Recorded information.
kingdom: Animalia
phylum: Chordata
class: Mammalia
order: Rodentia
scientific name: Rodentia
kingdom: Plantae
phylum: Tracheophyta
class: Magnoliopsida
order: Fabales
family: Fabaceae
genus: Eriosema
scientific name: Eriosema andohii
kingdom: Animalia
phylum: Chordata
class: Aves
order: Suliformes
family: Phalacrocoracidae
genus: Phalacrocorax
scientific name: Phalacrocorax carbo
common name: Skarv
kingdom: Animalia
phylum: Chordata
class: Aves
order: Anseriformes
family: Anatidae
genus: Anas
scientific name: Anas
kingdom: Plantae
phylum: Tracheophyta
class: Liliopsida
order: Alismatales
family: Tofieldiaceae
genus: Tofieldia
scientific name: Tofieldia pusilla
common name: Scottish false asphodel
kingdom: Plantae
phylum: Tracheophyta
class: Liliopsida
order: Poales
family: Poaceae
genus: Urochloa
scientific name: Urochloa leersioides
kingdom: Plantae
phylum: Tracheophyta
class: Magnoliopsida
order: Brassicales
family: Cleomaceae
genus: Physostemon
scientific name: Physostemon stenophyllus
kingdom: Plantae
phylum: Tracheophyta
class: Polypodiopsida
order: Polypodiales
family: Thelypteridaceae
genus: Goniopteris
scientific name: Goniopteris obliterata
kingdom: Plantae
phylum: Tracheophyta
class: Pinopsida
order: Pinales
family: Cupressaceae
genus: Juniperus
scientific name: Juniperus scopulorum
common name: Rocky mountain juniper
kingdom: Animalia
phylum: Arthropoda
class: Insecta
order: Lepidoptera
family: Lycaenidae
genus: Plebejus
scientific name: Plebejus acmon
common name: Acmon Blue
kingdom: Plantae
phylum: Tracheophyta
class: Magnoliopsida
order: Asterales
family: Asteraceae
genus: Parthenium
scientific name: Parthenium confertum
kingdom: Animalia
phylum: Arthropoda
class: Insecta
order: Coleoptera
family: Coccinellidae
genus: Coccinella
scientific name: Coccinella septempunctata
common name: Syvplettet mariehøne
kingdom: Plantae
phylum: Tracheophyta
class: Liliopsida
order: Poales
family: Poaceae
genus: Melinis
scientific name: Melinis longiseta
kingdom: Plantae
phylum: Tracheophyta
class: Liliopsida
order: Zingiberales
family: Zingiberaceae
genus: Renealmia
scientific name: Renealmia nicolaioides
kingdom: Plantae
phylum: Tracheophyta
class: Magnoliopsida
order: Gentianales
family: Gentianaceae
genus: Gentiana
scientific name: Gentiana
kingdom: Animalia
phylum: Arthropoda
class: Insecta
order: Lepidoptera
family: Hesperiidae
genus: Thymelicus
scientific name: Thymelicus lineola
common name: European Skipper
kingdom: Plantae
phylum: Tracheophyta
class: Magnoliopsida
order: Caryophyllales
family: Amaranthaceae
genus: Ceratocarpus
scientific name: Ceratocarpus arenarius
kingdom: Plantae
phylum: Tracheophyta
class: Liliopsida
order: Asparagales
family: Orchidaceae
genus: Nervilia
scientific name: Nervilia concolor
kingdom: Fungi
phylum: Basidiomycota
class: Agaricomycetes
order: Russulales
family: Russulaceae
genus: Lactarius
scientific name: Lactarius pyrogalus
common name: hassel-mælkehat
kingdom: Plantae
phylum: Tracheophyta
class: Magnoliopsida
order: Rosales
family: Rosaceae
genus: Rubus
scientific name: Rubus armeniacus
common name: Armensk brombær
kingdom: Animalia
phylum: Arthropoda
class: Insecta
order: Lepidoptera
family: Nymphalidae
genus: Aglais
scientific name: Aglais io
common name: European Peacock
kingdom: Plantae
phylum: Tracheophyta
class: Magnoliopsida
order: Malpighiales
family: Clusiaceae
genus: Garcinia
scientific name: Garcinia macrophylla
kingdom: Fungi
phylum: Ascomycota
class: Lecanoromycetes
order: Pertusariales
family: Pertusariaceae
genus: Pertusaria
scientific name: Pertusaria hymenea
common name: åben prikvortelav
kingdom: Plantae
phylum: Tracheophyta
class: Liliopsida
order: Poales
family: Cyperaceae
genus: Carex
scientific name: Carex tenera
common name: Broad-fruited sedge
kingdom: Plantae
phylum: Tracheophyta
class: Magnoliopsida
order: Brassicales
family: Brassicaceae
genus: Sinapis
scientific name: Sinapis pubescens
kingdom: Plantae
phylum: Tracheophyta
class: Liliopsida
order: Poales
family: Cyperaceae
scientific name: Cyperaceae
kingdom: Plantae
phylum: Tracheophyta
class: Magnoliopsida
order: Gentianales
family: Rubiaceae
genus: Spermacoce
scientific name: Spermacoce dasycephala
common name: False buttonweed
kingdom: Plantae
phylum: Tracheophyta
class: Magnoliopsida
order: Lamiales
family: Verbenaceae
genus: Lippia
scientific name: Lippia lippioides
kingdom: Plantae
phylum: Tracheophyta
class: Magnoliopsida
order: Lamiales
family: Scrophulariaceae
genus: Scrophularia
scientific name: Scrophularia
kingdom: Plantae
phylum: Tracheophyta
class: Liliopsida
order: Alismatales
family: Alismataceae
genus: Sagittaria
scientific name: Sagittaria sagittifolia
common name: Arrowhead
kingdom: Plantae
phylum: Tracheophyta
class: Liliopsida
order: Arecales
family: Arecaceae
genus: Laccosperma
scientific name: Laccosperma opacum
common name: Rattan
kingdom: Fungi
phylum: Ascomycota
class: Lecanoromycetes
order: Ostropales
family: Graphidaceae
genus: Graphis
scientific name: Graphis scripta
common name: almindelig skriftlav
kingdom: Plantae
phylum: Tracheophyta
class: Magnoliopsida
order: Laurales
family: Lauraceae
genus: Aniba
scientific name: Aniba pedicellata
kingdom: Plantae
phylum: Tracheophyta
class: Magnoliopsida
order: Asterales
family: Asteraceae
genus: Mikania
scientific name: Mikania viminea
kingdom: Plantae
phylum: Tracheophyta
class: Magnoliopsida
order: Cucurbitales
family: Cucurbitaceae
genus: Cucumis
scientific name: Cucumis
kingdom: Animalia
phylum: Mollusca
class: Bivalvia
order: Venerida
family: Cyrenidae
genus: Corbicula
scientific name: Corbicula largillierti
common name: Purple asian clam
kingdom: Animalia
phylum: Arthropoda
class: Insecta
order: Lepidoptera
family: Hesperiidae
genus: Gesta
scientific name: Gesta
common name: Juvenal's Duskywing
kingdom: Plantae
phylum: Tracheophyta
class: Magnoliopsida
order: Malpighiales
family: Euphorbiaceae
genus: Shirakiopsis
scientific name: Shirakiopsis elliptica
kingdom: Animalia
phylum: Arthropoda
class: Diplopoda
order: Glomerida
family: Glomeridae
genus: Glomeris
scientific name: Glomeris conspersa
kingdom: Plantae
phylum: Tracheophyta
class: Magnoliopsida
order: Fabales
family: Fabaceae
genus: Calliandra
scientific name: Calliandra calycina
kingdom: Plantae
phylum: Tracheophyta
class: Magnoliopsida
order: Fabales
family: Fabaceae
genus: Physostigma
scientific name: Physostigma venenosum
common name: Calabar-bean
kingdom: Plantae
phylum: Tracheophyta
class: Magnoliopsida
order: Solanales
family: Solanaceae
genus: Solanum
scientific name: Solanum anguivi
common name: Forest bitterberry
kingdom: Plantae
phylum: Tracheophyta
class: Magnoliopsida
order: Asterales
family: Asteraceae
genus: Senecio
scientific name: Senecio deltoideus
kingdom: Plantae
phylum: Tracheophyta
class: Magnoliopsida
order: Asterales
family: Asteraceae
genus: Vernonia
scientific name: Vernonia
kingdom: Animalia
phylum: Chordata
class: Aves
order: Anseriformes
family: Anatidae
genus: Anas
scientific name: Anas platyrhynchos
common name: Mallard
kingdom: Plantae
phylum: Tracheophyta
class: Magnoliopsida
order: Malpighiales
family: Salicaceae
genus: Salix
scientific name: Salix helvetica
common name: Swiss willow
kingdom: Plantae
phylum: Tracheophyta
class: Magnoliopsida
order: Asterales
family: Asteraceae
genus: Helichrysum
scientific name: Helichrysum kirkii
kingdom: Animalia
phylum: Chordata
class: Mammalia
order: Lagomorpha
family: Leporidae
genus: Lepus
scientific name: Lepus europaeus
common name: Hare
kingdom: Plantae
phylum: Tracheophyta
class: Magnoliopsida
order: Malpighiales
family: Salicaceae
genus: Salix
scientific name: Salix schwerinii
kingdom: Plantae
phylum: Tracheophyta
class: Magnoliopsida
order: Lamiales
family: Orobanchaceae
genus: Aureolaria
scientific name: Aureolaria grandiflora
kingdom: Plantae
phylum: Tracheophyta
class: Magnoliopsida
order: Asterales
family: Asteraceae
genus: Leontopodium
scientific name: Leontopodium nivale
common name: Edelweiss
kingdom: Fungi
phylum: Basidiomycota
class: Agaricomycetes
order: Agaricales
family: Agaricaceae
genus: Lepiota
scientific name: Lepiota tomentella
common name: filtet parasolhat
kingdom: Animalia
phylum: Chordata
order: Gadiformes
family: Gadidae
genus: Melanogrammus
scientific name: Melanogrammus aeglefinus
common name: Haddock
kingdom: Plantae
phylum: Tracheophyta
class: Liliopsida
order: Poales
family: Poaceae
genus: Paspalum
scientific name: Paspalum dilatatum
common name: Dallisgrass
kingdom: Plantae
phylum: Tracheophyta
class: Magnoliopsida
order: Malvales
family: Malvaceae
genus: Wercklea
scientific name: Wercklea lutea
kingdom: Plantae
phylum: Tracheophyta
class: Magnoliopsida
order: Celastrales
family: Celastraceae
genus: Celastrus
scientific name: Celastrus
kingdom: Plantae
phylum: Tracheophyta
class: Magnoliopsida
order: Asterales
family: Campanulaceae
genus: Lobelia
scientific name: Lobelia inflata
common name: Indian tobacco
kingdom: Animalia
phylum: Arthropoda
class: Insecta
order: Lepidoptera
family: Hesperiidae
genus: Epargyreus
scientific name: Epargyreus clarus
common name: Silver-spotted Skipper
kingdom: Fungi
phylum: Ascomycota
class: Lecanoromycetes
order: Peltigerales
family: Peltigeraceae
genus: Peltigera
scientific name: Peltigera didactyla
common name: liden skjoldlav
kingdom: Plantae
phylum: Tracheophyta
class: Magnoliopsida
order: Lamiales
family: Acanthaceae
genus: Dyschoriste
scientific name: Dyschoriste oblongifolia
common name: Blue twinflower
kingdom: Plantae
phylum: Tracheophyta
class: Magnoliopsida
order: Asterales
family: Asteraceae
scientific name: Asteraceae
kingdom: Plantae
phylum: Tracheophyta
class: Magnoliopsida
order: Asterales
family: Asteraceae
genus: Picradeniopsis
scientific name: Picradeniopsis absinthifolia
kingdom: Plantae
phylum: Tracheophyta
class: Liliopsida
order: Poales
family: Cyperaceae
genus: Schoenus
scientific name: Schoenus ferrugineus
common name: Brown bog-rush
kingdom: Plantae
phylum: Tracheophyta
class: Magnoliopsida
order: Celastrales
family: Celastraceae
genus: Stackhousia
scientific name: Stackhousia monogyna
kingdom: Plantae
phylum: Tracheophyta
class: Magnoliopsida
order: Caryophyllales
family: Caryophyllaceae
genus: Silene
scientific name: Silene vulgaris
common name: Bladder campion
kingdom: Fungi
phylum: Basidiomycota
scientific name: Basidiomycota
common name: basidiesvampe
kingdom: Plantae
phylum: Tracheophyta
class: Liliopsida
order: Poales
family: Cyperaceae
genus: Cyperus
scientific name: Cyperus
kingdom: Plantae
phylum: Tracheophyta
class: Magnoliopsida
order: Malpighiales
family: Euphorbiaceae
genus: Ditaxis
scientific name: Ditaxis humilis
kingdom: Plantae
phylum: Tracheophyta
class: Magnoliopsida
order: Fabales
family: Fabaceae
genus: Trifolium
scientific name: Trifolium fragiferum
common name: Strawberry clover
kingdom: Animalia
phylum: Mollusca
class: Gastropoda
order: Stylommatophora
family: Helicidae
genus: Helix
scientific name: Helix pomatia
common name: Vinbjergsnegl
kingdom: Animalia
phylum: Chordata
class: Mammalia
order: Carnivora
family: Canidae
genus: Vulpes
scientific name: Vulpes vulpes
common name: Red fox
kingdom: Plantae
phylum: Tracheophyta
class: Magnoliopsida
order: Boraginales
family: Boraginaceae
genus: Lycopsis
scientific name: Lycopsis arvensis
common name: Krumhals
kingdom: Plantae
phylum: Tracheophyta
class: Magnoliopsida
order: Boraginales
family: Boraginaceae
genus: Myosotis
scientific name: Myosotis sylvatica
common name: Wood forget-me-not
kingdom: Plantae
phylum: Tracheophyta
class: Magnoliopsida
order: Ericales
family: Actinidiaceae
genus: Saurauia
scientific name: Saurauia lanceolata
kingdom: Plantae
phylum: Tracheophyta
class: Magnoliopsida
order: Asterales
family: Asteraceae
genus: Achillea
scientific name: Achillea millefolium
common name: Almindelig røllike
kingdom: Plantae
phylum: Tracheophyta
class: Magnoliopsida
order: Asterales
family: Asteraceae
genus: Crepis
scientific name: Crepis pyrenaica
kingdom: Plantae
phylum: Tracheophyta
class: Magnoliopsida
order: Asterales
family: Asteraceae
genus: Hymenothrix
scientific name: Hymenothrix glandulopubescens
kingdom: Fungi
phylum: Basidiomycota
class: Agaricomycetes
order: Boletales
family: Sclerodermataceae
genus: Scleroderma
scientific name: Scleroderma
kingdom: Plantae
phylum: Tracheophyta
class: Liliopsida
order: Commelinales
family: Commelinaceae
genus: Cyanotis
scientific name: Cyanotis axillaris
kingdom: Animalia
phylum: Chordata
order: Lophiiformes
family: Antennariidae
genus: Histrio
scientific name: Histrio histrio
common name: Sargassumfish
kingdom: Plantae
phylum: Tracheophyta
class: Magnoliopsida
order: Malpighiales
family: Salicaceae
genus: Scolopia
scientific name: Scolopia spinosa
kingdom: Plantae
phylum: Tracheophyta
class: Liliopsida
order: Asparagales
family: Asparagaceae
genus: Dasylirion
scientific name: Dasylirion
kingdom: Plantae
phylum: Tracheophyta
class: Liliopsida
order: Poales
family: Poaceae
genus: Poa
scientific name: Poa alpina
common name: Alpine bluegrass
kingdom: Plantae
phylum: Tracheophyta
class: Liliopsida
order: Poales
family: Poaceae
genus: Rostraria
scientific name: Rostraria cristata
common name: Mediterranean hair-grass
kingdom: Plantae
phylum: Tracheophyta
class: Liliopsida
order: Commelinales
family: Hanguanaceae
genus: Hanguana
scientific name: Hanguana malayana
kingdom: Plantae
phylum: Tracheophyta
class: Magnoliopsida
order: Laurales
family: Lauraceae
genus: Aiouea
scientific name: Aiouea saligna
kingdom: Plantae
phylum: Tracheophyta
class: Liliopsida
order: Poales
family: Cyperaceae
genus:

Task objective.
Reproduce the stretch from the start of the items through the line that contains "genus: Physostemon", swapping "common name" for "vernacular name" and leaving everything else unchanged.

Response to this task.
kingdom: Animalia
phylum: Chordata
class: Mammalia
order: Rodentia
scientific name: Rodentia
kingdom: Plantae
phylum: Tracheophyta
class: Magnoliopsida
order: Fabales
family: Fabaceae
genus: Eriosema
scientific name: Eriosema andohii
kingdom: Animalia
phylum: Chordata
class: Aves
order: Suliformes
family: Phalacrocoracidae
genus: Phalacrocorax
scientific name: Phalacrocorax carbo
vernacular name: Skarv
kingdom: Animalia
phylum: Chordata
class: Aves
order: Anseriformes
family: Anatidae
genus: Anas
scientific name: Anas
kingdom: Plantae
phylum: Tracheophyta
class: Liliopsida
order: Alismatales
family: Tofieldiaceae
genus: Tofieldia
scientific name: Tofieldia pusilla
vernacular name: Scottish false asphodel
kingdom: Plantae
phylum: Tracheophyta
class: Liliopsida
order: Poales
family: Poaceae
genus: Urochloa
scientific name: Urochloa leersioides
kingdom: Plantae
phylum: Tracheophyta
class: Magnoliopsida
order: Brassicales
family: Cleomaceae
genus: Physostemon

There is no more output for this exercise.